_ASSIGNMENT 1_
According to the opening of the web application security article, why has securing web applications become more complex in 2025? Answer in one to three sentences.
_ASSIGNMENT 2_
Proceed with the web application security article, starting right after its final sentence.

_TEXT SECTION_
In 2025, web application security has become more complex than ever. AI tools are speeding up code production, APIs are powering nearly every digital interaction, and organizations are facing mounting pressure to safeguard sprawling, interconnected application ecosystems. The result? Rapid development cycles, growing attack surfaces, and overextended security teams trying to keep up.
This article examines ten critical web application security risks identified in the OWASP Top 10 for 2025, how they impact businesses, where applications are most vulnerable, and the strategies to mitigate them in today’s fast‑moving digital landscape.
10 Web Application Security Risks for 2025

1. Broken Access Control
Risk Level: Critical
Broken access control happens when an application fails to restrict user permissions properly, allowing attackers to gain unauthorized access to sensitive data or functionality. In today’s API‑driven environments, these attacks extend beyond simple URL manipulation to exploit microservices authentication, JWT token misuse, and API endpoint weaknesses.
Cross‑Site Request Forgery (CSRF) is another common variant, where attackers trick applications into performing unintended user actions.

_SOURCE DATA_

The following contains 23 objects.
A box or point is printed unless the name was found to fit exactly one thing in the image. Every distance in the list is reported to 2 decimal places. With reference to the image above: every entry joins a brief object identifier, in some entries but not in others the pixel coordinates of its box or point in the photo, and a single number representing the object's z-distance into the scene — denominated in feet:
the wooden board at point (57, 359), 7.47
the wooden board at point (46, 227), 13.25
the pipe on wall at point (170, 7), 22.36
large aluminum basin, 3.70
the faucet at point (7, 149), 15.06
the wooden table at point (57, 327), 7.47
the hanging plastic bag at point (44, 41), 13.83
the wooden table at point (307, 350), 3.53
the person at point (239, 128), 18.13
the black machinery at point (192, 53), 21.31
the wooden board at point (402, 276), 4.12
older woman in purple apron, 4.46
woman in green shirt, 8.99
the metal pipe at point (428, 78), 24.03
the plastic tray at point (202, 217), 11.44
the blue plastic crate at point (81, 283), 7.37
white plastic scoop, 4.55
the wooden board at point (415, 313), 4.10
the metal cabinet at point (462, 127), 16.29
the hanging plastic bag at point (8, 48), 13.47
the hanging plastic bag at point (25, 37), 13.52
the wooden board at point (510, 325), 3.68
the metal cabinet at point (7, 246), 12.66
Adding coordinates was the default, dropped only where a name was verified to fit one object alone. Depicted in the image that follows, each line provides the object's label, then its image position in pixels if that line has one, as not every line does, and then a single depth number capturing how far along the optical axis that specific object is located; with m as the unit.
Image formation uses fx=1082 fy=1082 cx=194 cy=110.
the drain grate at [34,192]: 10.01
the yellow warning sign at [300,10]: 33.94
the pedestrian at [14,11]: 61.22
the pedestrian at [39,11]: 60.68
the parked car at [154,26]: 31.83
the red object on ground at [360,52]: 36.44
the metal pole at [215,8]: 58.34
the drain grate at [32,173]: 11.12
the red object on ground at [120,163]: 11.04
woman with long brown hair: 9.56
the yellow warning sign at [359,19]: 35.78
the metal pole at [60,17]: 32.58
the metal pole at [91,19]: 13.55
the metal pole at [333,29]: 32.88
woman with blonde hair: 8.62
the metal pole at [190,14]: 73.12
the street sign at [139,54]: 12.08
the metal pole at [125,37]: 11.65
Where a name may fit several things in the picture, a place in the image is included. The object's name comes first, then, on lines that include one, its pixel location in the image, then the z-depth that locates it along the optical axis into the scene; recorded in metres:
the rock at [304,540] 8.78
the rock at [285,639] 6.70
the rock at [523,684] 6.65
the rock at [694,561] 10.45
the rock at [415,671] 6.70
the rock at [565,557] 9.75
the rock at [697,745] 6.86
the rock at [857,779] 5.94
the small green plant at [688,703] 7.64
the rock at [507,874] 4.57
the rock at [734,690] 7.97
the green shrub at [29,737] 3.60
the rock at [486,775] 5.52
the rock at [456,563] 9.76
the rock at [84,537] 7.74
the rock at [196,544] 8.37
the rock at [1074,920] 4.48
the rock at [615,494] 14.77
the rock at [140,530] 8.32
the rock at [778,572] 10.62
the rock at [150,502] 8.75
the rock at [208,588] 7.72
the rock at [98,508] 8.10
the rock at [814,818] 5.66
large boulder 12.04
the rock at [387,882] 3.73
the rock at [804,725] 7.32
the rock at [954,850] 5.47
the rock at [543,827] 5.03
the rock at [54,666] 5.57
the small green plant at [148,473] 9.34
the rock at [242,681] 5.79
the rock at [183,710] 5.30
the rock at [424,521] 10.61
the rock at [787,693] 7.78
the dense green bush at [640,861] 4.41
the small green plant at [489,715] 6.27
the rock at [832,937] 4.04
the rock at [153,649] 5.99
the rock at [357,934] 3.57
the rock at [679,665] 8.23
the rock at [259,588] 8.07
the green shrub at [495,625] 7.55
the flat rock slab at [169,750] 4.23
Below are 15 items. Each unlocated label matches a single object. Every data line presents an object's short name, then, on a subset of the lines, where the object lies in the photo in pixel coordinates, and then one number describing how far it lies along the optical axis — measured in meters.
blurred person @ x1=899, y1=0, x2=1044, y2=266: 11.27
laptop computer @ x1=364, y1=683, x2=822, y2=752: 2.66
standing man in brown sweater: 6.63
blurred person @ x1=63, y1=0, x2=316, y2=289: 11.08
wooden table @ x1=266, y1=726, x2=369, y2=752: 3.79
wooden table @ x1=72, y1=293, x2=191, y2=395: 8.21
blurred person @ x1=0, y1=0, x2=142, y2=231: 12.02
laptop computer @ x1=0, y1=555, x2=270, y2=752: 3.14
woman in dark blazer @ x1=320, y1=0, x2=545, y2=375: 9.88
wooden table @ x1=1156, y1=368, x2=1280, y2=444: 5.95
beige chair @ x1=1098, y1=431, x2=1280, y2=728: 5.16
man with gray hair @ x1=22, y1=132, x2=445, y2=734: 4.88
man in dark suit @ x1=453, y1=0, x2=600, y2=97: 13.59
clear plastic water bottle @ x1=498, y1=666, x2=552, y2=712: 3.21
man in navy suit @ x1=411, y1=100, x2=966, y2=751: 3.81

_WRITTEN REPLY 1_
Web application security has grown more complex because AI tools are speeding up code production, APIs now power nearly every digital interaction, and organizations face mounting pressure to protect sprawling, interconnected application ecosystems. Together these produce rapid development cycles, larger attack surfaces, and overextended security teams.

_WRITTEN REPLY 2_
Mitigation Strategies:
- Enforce strict access controls with zero‑trust principles
- Use secure API authentication (OAuth 2.0, OpenID Connect)
- Apply the principle of least privilege for all accounts
- Replace predictable IDs with GUIDs
- Deploy runtime API security monitoring to flag unusual access patterns
2. Cryptographic Failures (formerly Sensitive Data Exposure)
Risk Level: High
Cryptographic failures occur when sensitive data and encryption keys are not handled properly—such as storing keys in plain text, using outdated algorithms, or neglecting proper protection for data in transit. In 2025, with tighter data protection laws and more advanced attack methods, weak cryptography can have devastating consequences for businesses.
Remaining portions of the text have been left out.